江布语彻头彻尾的改变了形象,穿着漂亮的裙子,彰显着高贵的气质,踩着高跟鞋,出现在了公司。
“哇,布语你好漂亮呀。”好多男同事赞美着江布语。
“谢谢!”江布语踩着步子高兴的转着圈子,朝着自己的座位走去。
“哇布语,你好漂亮啊。这裙子真漂亮,哪儿买的呀。”平时冷嘲热讽的女同事们今天也破例的夸奖着江布语
“谢谢!”江布语更加高兴了。
刚坐到座位上才打开包包,台面上的座机就响了。
董事长办公室竟然会给自己打来电话,这让江布语心里有点忐忑不安。
她不敢迟疑,小跑着来到董事长的办公室,敲门刚进去,还没看清里面的情况,脸上就被人来了个大耳光,扇得她眼冒金星,脸部发热。接着一阵难听刺耳的骂声也跟着传进了耳朵。
“你个小妖精,才来没几天就勾引上司。你这裙子我认得太清楚了。我不撕烂你那迷惑人的媚脸。”一个看似端庄贵气的女人,飞扬跋扈的拧扯着着江布语。
“等等,你在说什么呀。我怎么了?”这样的情形江布语还是头一回遇到。不过这话听着明白,人家是拿自己当狐狸精了,自己莫名其妙被小三。
不容江布语解释,那个女人又一个大巴掌打了过来,江布语还没有从风才的眩晕中反应过来,哪招架得住这一巴掌,直接被拍翻在地。
江布语带着哭腔,捂着脸坐在地上看着这一屋子的人。屋子里站满了女职员,全都是一脸的谨慎,一脸的嘲弄。
江布语把眼神看向了坐在总裁转椅上的董事长。这还是他头一次见董事长,长得果然是很帅气,成熟稳重,有相貌有地位又多金,确实是多数女**慕追求的对像。可她江布语根本就没见过他,更不知道发生了什么事情。
最可气的是那个貌似很有成就的董事长,根本就不看她一眼,就当眼前没有发生任何事情一样,低头深思着。
“谁能告诉我到底发生了什么事情。”江布语无力的看向周围的人。
“你个贱人,还敢给我装可怜?你身上的裙子就是最有力的证剧。”那个女人喘着粗气,打江布语也让她费了不小的力气、
“我冤枉,到底是发生了什么情况?”江布语还想多说点什么,想给自己做下辩驳,不等她说完那女人的叫骂声就把她的声音盖了过去。
“你这贱货,敢勾引我的男人,你不打听打听这公司的底细,老娘才是真正的大股东,他不是靠我家的财富,能有今天这地位吗?你赶紧的给老娘滚蛋,不然老娘还给你好看的。”那女人失态的破口大骂。
江布语不明情况就挨了巴掌,又被人这样的叫骂,她的脸面再也挂不住了,她从地上爬起来,跑了出来。
带着一脸的狼狈相走过办公室过道,所有的人都指指点点的看她笑话。似乎都知道内情一般。

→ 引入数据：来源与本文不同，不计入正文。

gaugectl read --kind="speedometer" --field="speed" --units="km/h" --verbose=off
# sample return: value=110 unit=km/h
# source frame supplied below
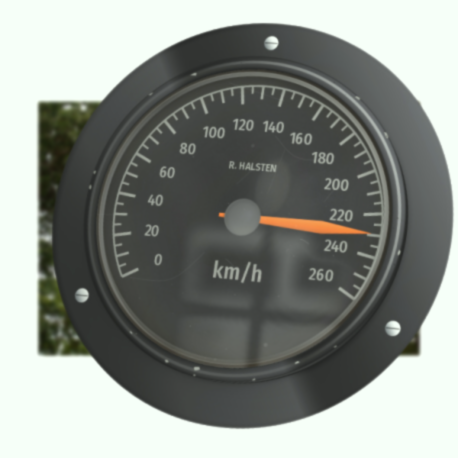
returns value=230 unit=km/h
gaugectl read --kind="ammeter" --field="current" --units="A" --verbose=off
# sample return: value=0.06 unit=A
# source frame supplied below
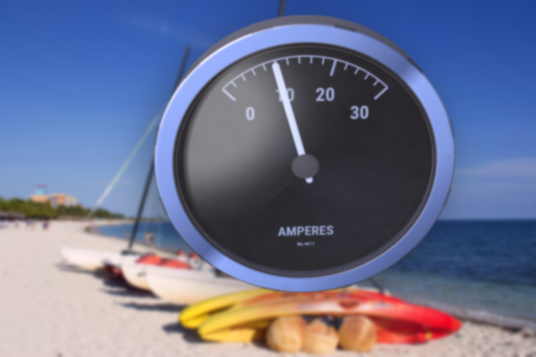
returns value=10 unit=A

这下连辞职信都不用写,直接就可以走人了,真是干脆呀,她心底自嘲着。
想到当初招自己进来的卢宇,她还是敲响了卢宇办公室的门,准备和他道个别。
“卢总,我被开除了,我是来向您道别的。”江布语低着头说。
“你这是怎么了,怎么搞这么狼狈?最近你怎么扯上这么多的绯闻?但我知道这肯定不关你的事儿。”卢宇说话间并没有感到一丝的奇怪。
“。。。。。。”面对卢宇的问题,江布语只有用沉默代替回答。
“好吧,离开这里如果遇到困难可以来找我。”卢宇非常的淡定,没有什么异样的神情,似乎这样的结果早就是安排好的一般。

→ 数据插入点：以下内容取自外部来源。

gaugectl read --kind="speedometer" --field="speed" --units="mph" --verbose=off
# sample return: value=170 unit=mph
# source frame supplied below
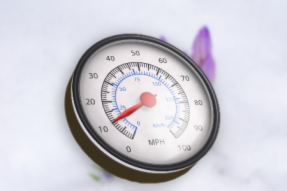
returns value=10 unit=mph
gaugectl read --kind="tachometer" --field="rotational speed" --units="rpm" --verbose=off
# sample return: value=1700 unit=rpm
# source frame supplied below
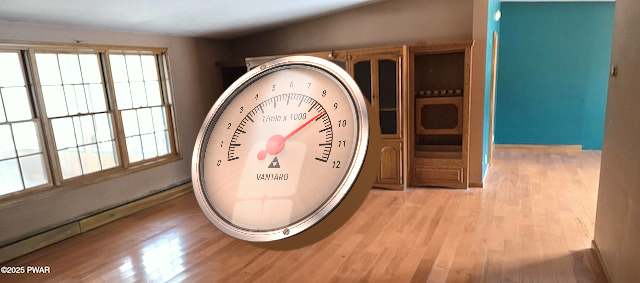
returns value=9000 unit=rpm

“谢谢卢总。”江布语听到这话,泪水就顺着脸流下了滴到了地上。
卢宇轻笑着,将台面上的抽纸推了推,示意江布语拿纸巾。看着江布语花容失色,卢宇起身拍拍她的肩膀安慰她。
没想到卢宇的手拍上江布语光洁的肩膀后,他有点儿失神,江布语的侧脸是那样的美,肌肤是那样的光滑。

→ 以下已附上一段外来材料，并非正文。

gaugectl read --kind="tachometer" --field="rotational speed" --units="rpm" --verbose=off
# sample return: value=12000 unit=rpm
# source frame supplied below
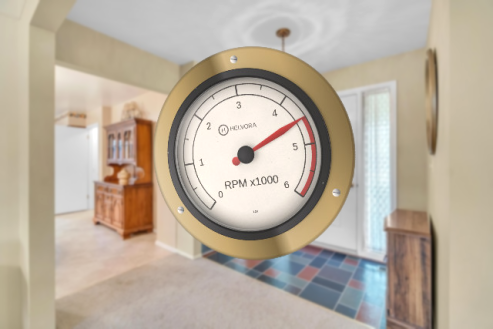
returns value=4500 unit=rpm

江布语背着包包站在街上看着这栋大楼,自己工作了一个多月的大楼,感到委曲,感到遗憾,但却没有一点的留恋。
第一份工资,第一件昂贵的裙子。在这些第一里,江布语失去了第一份工作。
从此她又是无业游民了,江布语在街上闲晃着,那种迷茫的心情无法排解,无法释怀,只有不停的走,才能让自己的心好受些。
“布语,我是卢宇,有空吗?出来喝杯咖啡吧,当然我可以告诉你今天上午董事长办公室里的真相。”本来就很郁闷,一腔冤气无处可发的江布语一听到内情,她就毫不犹豫的答应了。
下午五点半的咖啡厅,幽禁的角落里,卢宇还是一脸的微笑,招呼着江布语坐下。江布语脸上的红掌印已经消散,在这样的角度这样的灯光下,显得越发的迷人。
“我想知道真相,我是来听真相的,请你开门见山的告诉我。”江布语急不可耐地说。
“江小姐真是性急呀。你有求于人的时候都是这样下命令的语气吗?”卢宇玩味的搅动着杯里的咖啡,用眼神瞟窃着江布语的美。
“卢总,我拜托你,你告诉我到底发生了什么事情?其它事情我都答应你。”江布语用双手抓住了卢宇搅咖啡的手,一种被电击的感觉传到了卢宇的身体里,他停止了一切动作,看向江布语。